7/10
Good film becomes great with stunning climax (possible spoiler)
16 February 2000
Warning: Spoilers
Although not quite comparable, this film reminded me somewhat of THE SIXTH SENSE, in which an entertaining movie frustratingly missing greatness is suddenly transformed into something much richer and more complex by a startling climax. Shane Meadows is one of the few filmmakers today who actually understands the meaning of irony, that it's not a synonym for sarcasm, that it isn't just a case of saying the opposite of what you mean. Meadows contrives to lead his viewer up a particular path of emotions and meanings before pulling back at the crucial moment to reveal, in their horror, its full implications.

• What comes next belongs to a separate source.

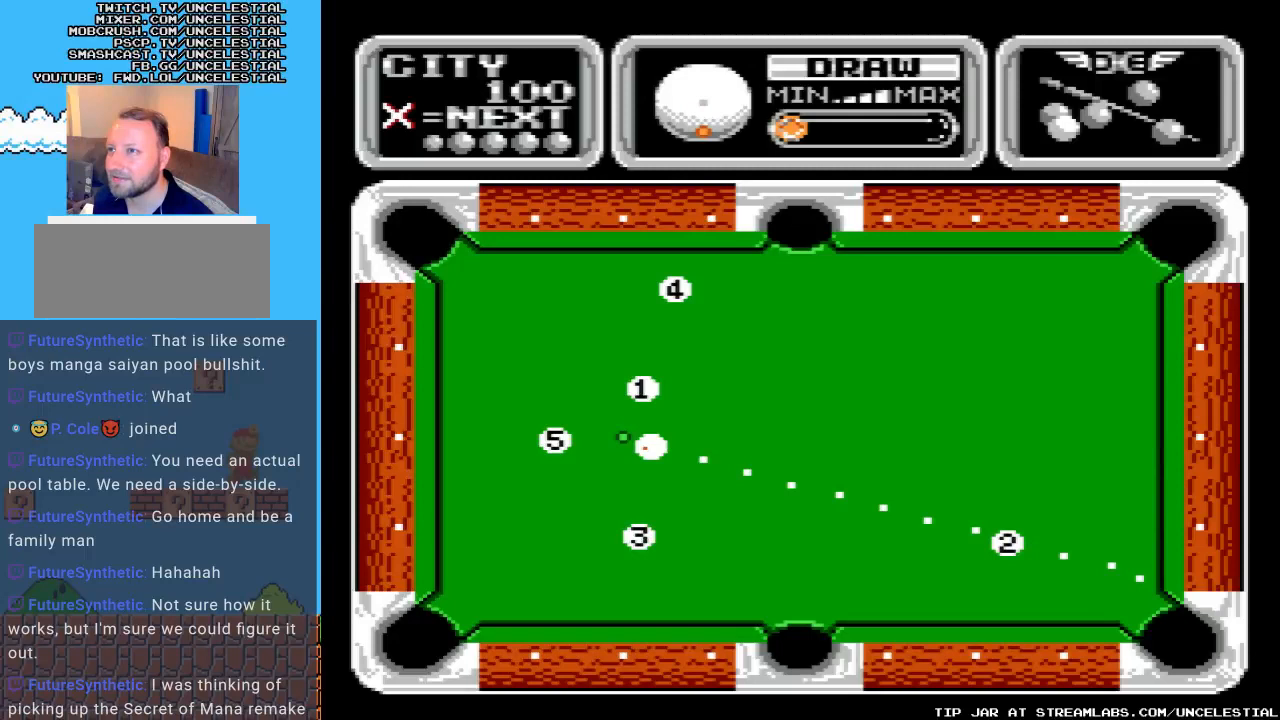
{"buttons": ["B"], "events": [[67, "DPAD_DOWN", "up"]]}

Topically, refreshingly, it is also one of the most sensible films about fascism in a long time.

Knock-Knock, a gangly redhead with back problems, and Romeo Brass, the chip-guzzling offspring of a failed interracial marriage, are best mates, although their friendship must be beneath the surface, so joyless and antagonistic does it seem. Both live in home environments that aren't actually welcoming, though in no way dysfunctional. One day, Knock-Knock is being bullied by older boys, and when Romeo gets involved, a ruckus ensues, stopped by Morrell, a bizarre, hooded petty thief probably in his 20s, who looks like a dim James Coburn, and speaks in the oddest, over-emphatic parody of Alan Partridge. He befriends the boys, and gets Romeo to ask his beautiful sister, Ladine, to go out with him.

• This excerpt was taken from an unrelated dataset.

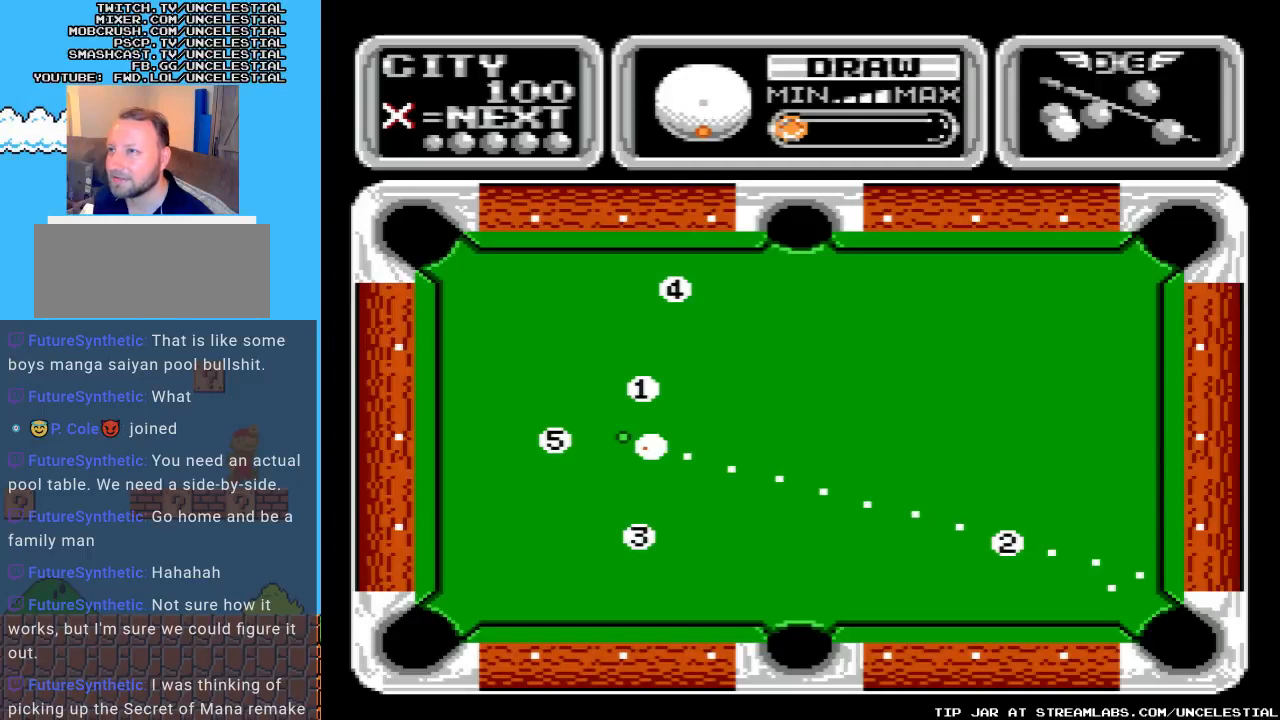
{"buttons": [], "events": [[133, "B", "up"]]}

Knock-Knock plays a relatively harmless joke on Morrell, which results in him looking mildly foolish in front of Ladine. At the same time, Romeo moves in with Knock-Knock when his brutal dad comes back after being thrown out by his new lover, parking his van outside the house. Morrell seems like a harmless eccentric, but on a seaside trip he threatens Knock-Knock for humiliating him, and the two boys drift apart: Romeo spending all his time with Morrell, Knock-Knock undergoing a serious back operation, and recovering alone in his room. When Morrell finally gets Ladine to his house, but doesn't get the enthusiastic response he expects, the stage is set for violent confrontation.

BRASS is brilliantly multi-layered, but, until that climax, is a little disappointing. Compared to the inspired stylisation of SMALLTIME, in which music, style, dialogue and performances offered a distanced and contrived, yet perversely truthful portrait of petty crooks on the make, the more conventional presentation here, reminiscent (a cliche, but true I'm afraid) of a BBC TV drama, seems a little regressive. The chief result of this is that it makes the still stylised performances, situation and humour seem unrealistic and a little phoney.

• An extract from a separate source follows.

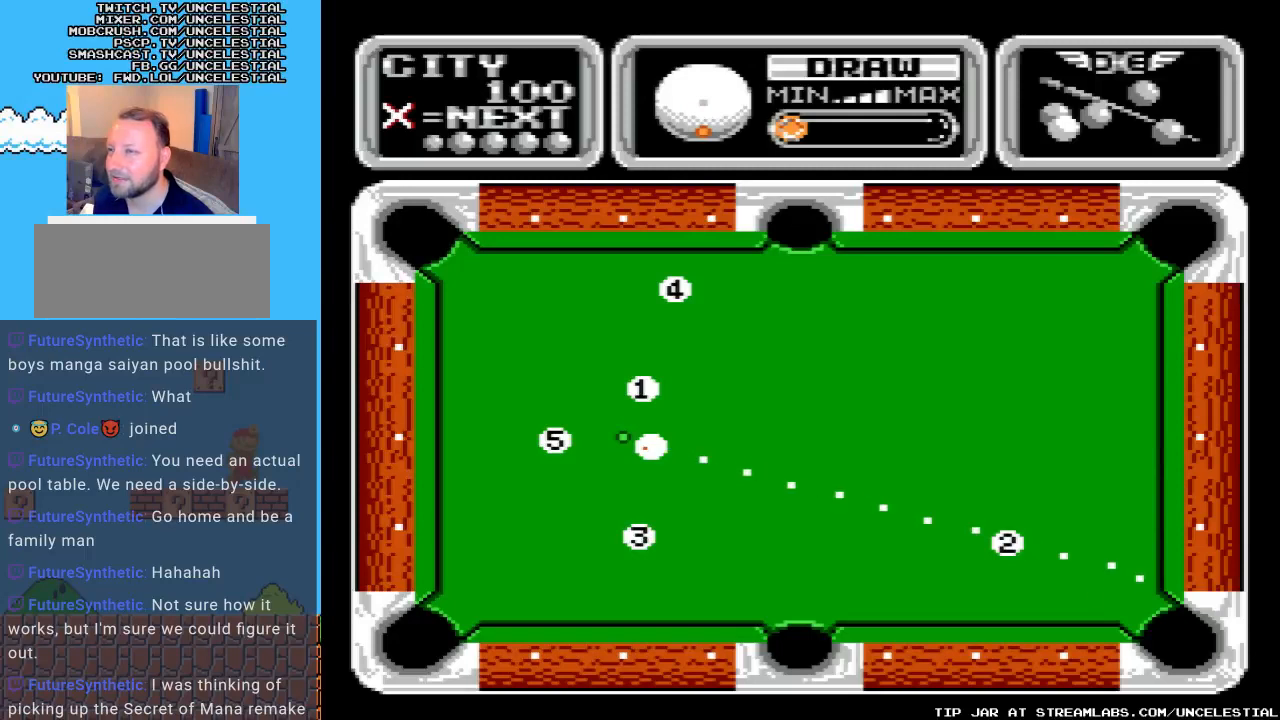
{"buttons": [], "events": [[133, "A", "down"], [267, "A", "up"]]}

Once you adjust to this, though, minor pleasures are legion. There is great truth and emotional empathy in the friendship of the boys, its rupture and eventual reconciliation. Although the twee guitar music is laid on a bit thick, Meadows achieves some sublime epiphanies out of his mundane material, in particular the gorgeous swimming pool sequence early on.

And although the film largely focuses on the two friends, it does not follow their point of view. Caricature isn't always avoided, but Meadows has a great sense of adult sadness and failure unavailable to the boys - Romeo's mother, exasperated with her son, obviously carrying horrendous scars from a past only tacitly alluded to, torn with confusion over how to deal with her errant husband; her daughter Ladine, beautiful and smart, yet forced to make do with a psychotic loser; Knock-Knock's mum, always caught in immobile silence, stuck with a childish husband who has to bully little children to feel powerful, and would rather watch telly then visit his son.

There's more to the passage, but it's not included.